Walk #7, with: Gabe and Rob (born 1972)
Where: Bucharest, Romania
When: 10 April 2016
I first met Gabe and Rob around the time they migrated to London from Seattle in 2006. Gabe and I have become closer in the past couple of years, sharing as we do an interest in personal development amongst other things. Rob works extremely hard, travels a lot and can be elusive, so imagine my delight when they both came all the way to Bucharest to meet me - for the weekend! Bucharest may not be the most obvious choice for a city break, but I was confident Rob in particular - who like me is interested in everything! - would find it intriguing.
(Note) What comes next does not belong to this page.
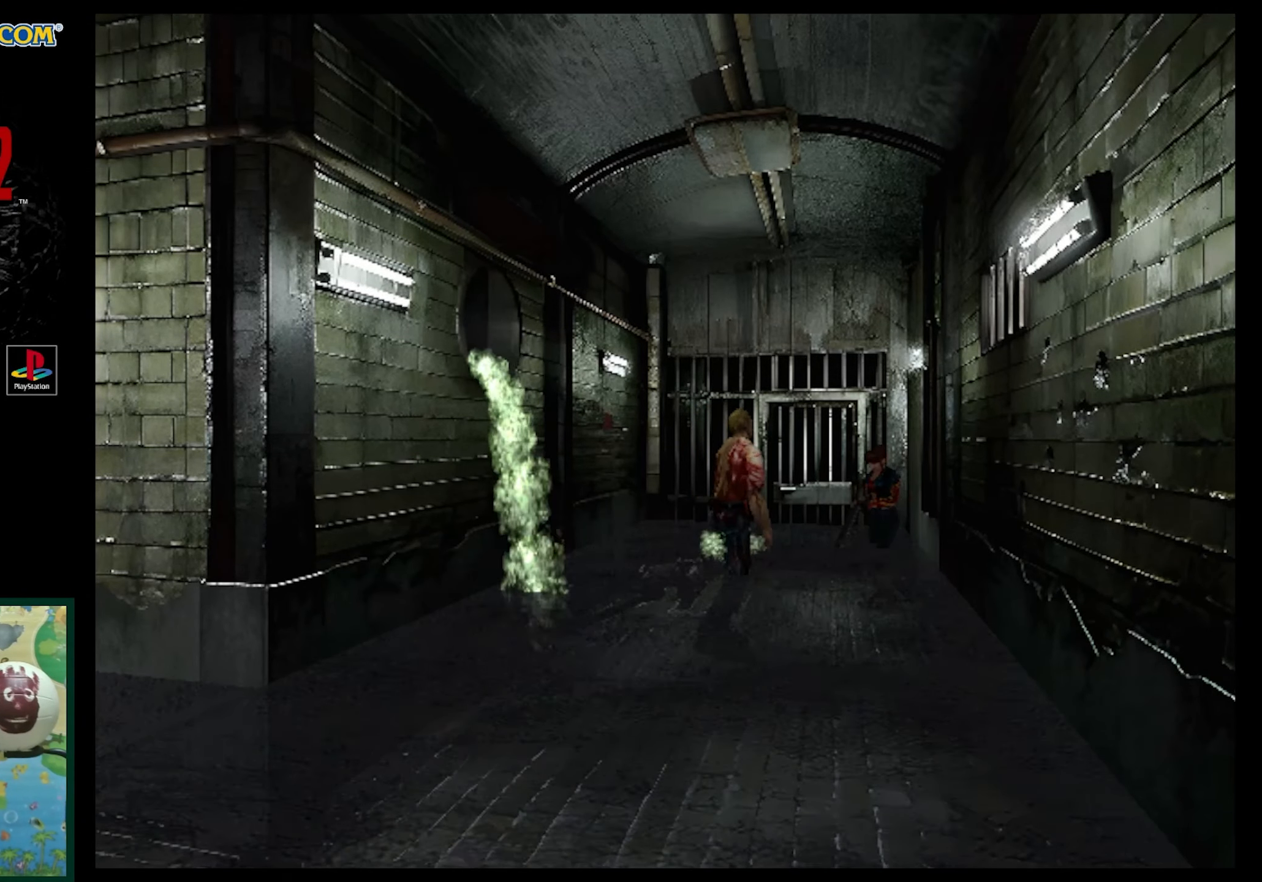
{"buttons": [], "events": []}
I think they both found it worthy of 48 hours of their hectic lives, not to mention incredibly cheap!
Having enjoyed a slow morning lazing about in our pants in our AirBnB apartment we finally made it outside around lunchtime, stopping to absorb in silence the admission on the Holocaust Memorial opposite that - after Nazi Germany - Romania killed the most Jews during WWII.
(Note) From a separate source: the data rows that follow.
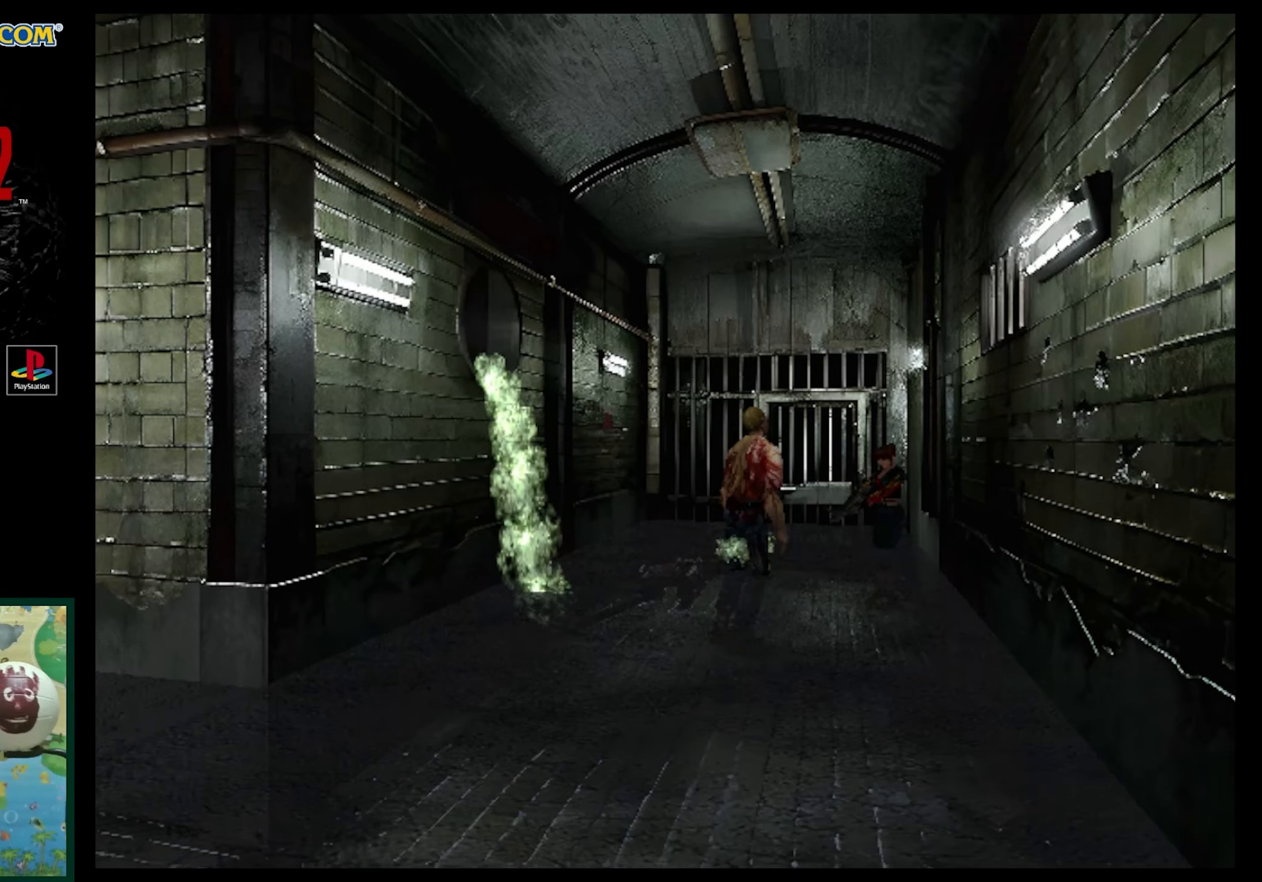
{"buttons": ["SQUARE", "DPAD_UP", "DPAD_RIGHT"], "events": [[67, "DPAD_RIGHT", "down"], [317, "DPAD_UP", "down"], [433, "SQUARE", "down"]]}
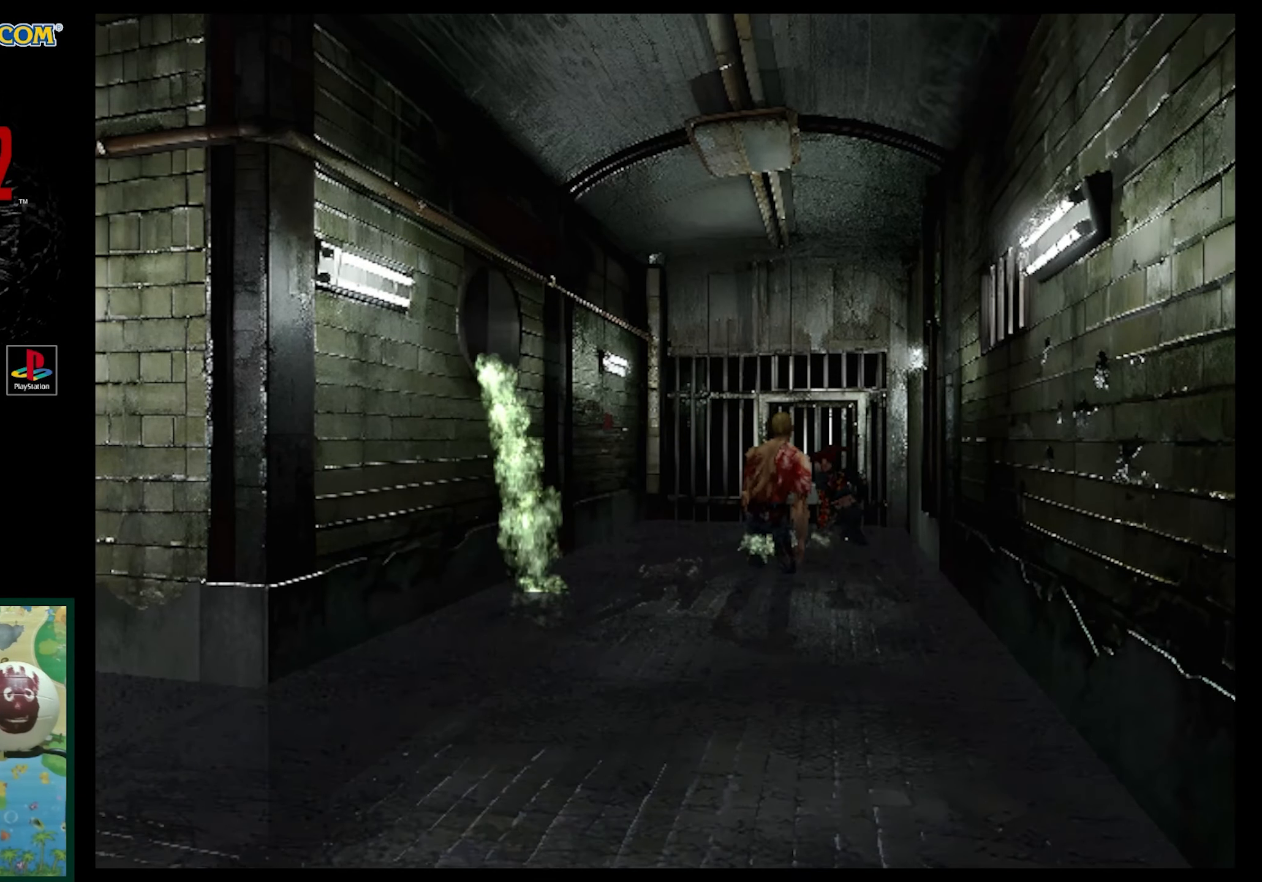
{"buttons": ["R1"], "events": [[83, "DPAD_RIGHT", "up"], [83, "SQUARE", "up"], [100, "DPAD_UP", "up"], [150, "R1", "down"]]}
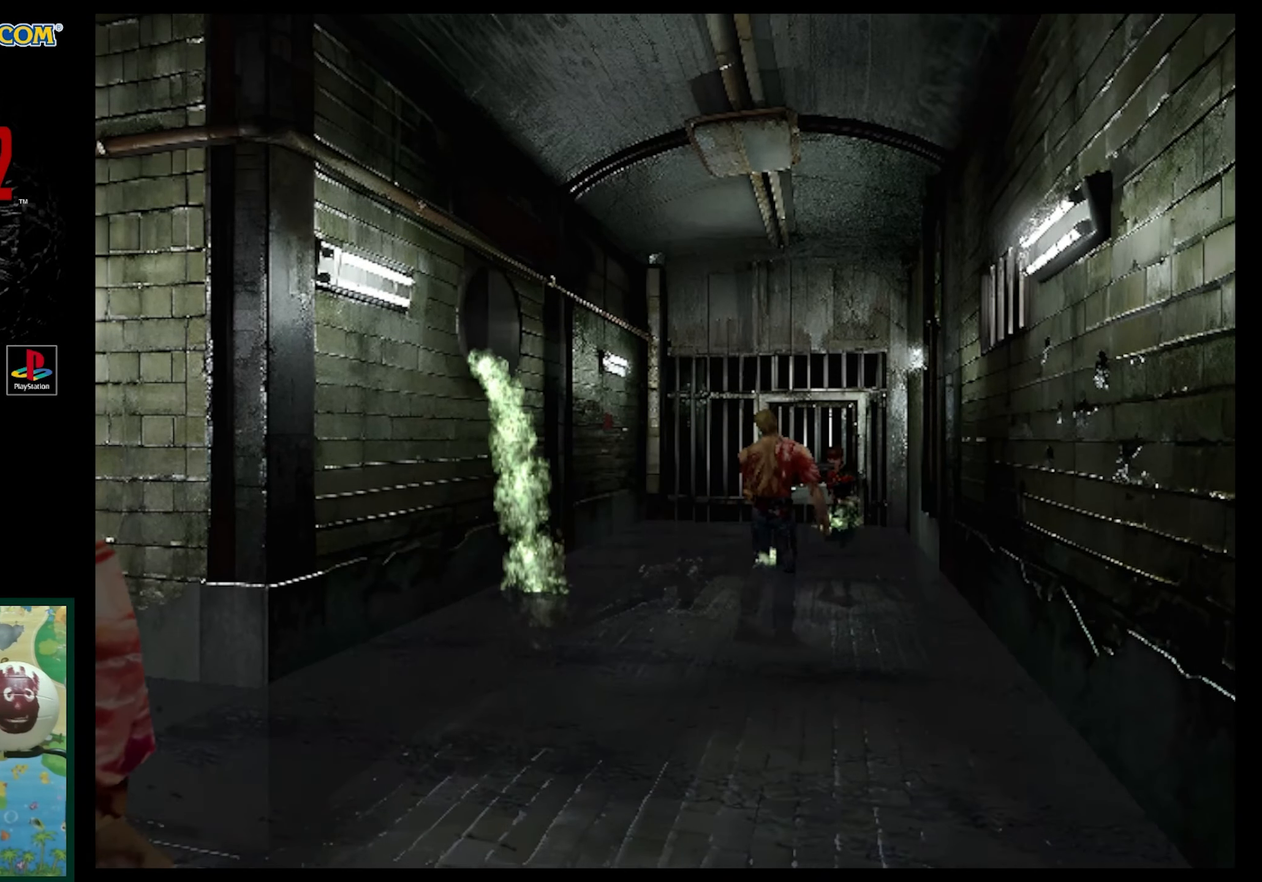
{"buttons": ["R1"], "events": [[167, "CROSS", "down"], [283, "CROSS", "up"]]}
Aiming for Ceaușescu's exorbitant Palace we stumbled upon a popular traditional restaurant with a leafy courtyard and stopped for a lunch of hearty stuffed cabbage leaves and refreshing local beer before setting off again in an unwelcome post-prandial rush along some of Bucharest's vast boulevards in order to make the last Palace tour of the day at 2pm.
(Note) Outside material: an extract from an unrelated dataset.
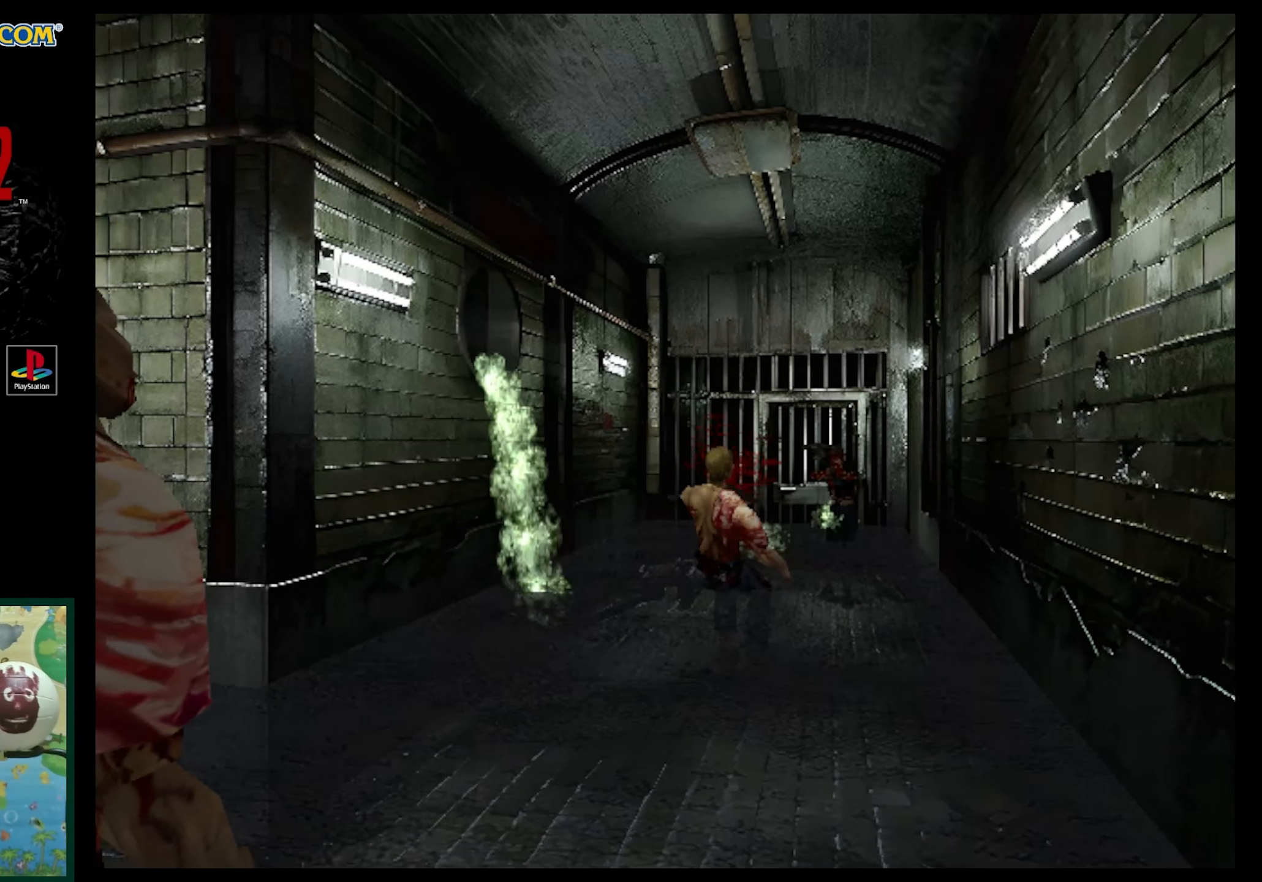
{"buttons": [], "events": [[283, "R1", "up"]]}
After queuing in one place to pay for the tour, in another place to collect our access passes, and still another for permission to take photographs (well they've got to recoup some of the billions spent on the Palace, the second largest administration building in the world after the Pentagon!) we passed through security and finally the tour was underway. I was surprised how candid our guide was. We all agreed we could have coped with slighly less detail about the chandeliers, but it was interesting when - from the rooftop - she pointed out a new cathedral under construction, the cost of which many Romanians feel should be going into hospitals instead.
After the slightly-too-long tour, we paused briefly to note the Fishing Expo taking place in the carpark and for longer to take some silly but rather nice selfies on a climbing frame next to some rainbow graffiti, before making our way back towards the fairly charmless Old Town in search of a pick-me-up. Gabe pointed out a communist-era apartment block with a huge Mercedes-Benz hoarding covering the windows of the top three floors and pondered 'do you get money off your council tax for that, I wonder?'
In fact we struggled to find coffee as good as the flat whites made with love at Origo near our apartment on Strada Lipscani, with its tiny low-hanging lampshades made of Hario V60 coffee drippers. That evening saw us head out again to the Old Town to Lacrimi si Sfinti (Tears and Saints) for dishes such as Rob's delicious 'mutton pastrami', though we passed on the 'hipster risotto' (described in the menu as 'eclectically chosen veggies casually mixed with rice').
Thank you, lovely boyz, for coming all that way. It meant a lot to me.